• Task instructions
In the entries below, quote verbatim every line from the one containing "# DVD and streaming sources - ADD MANUALLY" up to and including the one containing "## Film Adaptations".

★ ★ ★ ★ ★ ★ ★

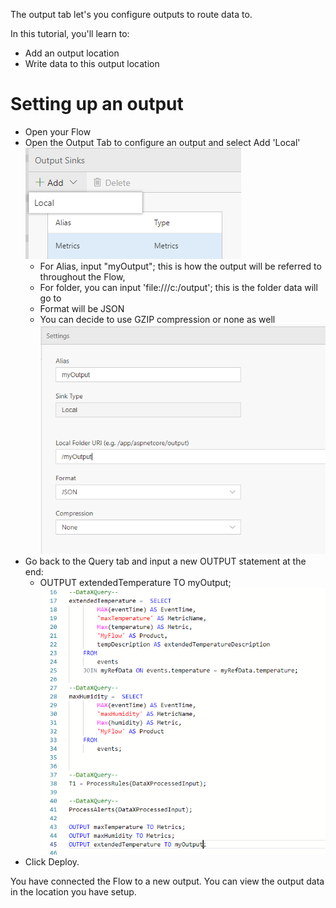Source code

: The output tab let's you configure outputs to route data to.

In this tutorial, you'll learn to:
 - Add an output location
 - Write data to this output location

# Setting up an output
 - Open your Flow
 - Open the Output Tab to configure an output and select Add 'Local' <br/>
 ![New output](./tutorials/images/outputaddlocal.PNG)
   - For Alias, input "myOutput"; this is how the output will be referred to throughout the Flow, 
   - For folder, you can input 'file:///c:/output'; this is the folder data will go to
   - Format will be JSON
   - You can decide to use GZIP compression or none as well <br/>
 ![New output](./tutorials/images/outputaddlocalinfo.PNG)
 - Go back to the Query tab and input a new OUTPUT statement at the end: <br/>
    - OUTPUT extendedTemperature TO myOutput;
 ![New output](./tutorials/images/outputquery.PNG)
 - Click Deploy.  

You have connected the Flow to a new output.  You can view the output data in the location you have setup.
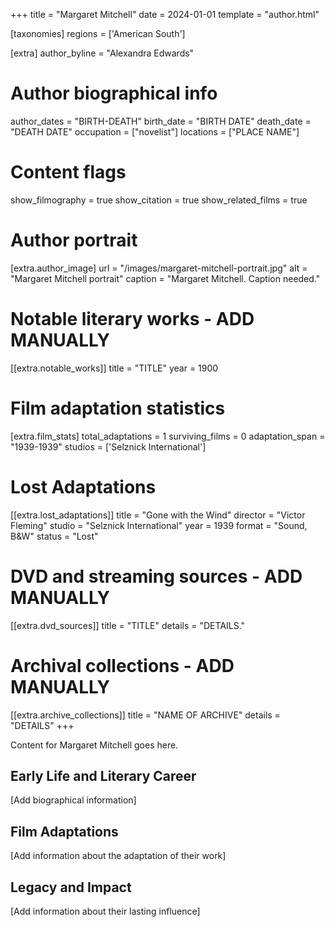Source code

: +++
title = "Margaret Mitchell"
date = 2024-01-01
template = "author.html"

[taxonomies]
regions = ['American South']

[extra]
author_byline = "Alexandra Edwards"

# Author biographical info
author_dates = "BIRTH-DEATH"
birth_date = "BIRTH DATE"
death_date = "DEATH DATE"
occupation = ["novelist"]
locations = ["PLACE NAME"]

# Content flags
show_filmography = true
show_citation = true
show_related_films = true

# Author portrait
[extra.author_image]
url = "/images/margaret-mitchell-portrait.jpg"
alt = "Margaret Mitchell portrait"
caption = "Margaret Mitchell. Caption needed."

# Notable literary works - ADD MANUALLY
[[extra.notable_works]]
title = "TITLE"
year = 1900

# Film adaptation statistics
[extra.film_stats]
total_adaptations = 1
surviving_films = 0
adaptation_span = "1939-1939"
studios = ['Selznick International']
# Lost Adaptations
[[extra.lost_adaptations]]
title = "Gone with the Wind"
director = "Victor Fleming"
studio = "Selznick International"
year = 1939
format = "Sound, B&W"
status = "Lost"


# DVD and streaming sources - ADD MANUALLY
[[extra.dvd_sources]]
title = "TITLE"
details = "DETAILS."

# Archival collections - ADD MANUALLY
[[extra.archive_collections]]
title = "NAME OF ARCHIVE"
details = "DETAILS"
+++

Content for Margaret Mitchell goes here. 

## Early Life and Literary Career

[Add biographical information]

## Film Adaptations

[Add information about the adaptation of their work]

## Legacy and Impact

[Add information about their lasting influence]
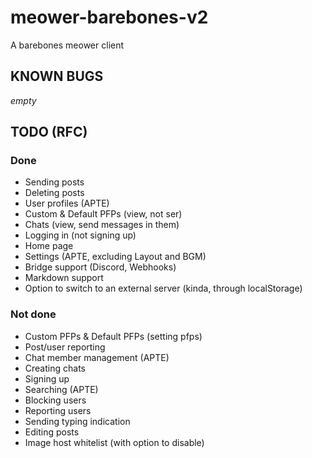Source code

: # meower-barebones-v2

A barebones meower client

## KNOWN BUGS

*empty*

## TODO (RFC)

### Done

- Sending posts
- Deleting posts
- User profiles (APTE)
- Custom & Default PFPs (view, not ser)
- Chats (view, send messages in them)
- Logging in (not signing up)
- Home page
- Settings (APTE, excluding Layout and BGM)
- Bridge support (Discord, Webhooks)
- Markdown support
- Option to switch to an external server (kinda, through localStorage)

### Not done

- Custom PFPs &  Default PFPs (setting pfps)
- Post/user reporting
- Chat member management (APTE)
- Creating chats
- Signing up
- Searching (APTE)
- Blocking users
- Reporting users
- Sending typing indication
- Editing posts
- Image host whitelist (with option to disable)
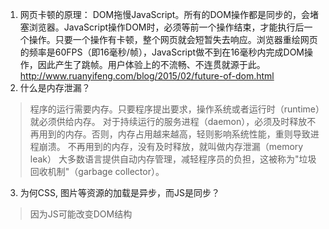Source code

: 1. 网页卡顿的原理：
   DOM拖慢JavaScript。所有的DOM操作都是同步的，会堵塞浏览器。JavaScript操作DOM时，必须等前一个操作结束，才能执行后一个操作。只要一个操作有卡顿，整个网页就会短暂失去响应。浏览器重绘网页的频率是60FPS（即16毫秒/帧），JavaScript做不到在16毫秒内完成DOM操作，因此产生了跳帧。用户体验上的不流畅、不连贯就源于此。http://www.ruanyifeng.com/blog/2015/02/future-of-dom.html
2. 什么是内存泄漏？
> 程序的运行需要内存。只要程序提出要求，操作系统或者运行时（runtime）就必须供给内存。
> 对于持续运行的服务进程（daemon），必须及时释放不再用到的内存。否则，内存占用越来越高，轻则影响系统性能，重则导致进程崩溃。
> 不再用到的内存，没有及时释放，就叫做内存泄漏（memory leak）
> 大多数语言提供自动内存管理，减轻程序员的负担，这被称为"垃圾回收机制"（garbage collector）。
3. 为何CSS, 图片等资源的加载是异步，而JS是同步？
> 因为JS可能改变DOM结构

★ ★ ★ ★ ★ ★ ★

• Output of the exercise
# DVD and streaming sources - ADD MANUALLY
[[extra.dvd_sources]]
title = "TITLE"
details = "DETAILS."

# Archival collections - ADD MANUALLY
[[extra.archive_collections]]
title = "NAME OF ARCHIVE"
details = "DETAILS"
+++

Content for Margaret Mitchell goes here. 

## Early Life and Literary Career

[Add biographical information]

## Film Adaptations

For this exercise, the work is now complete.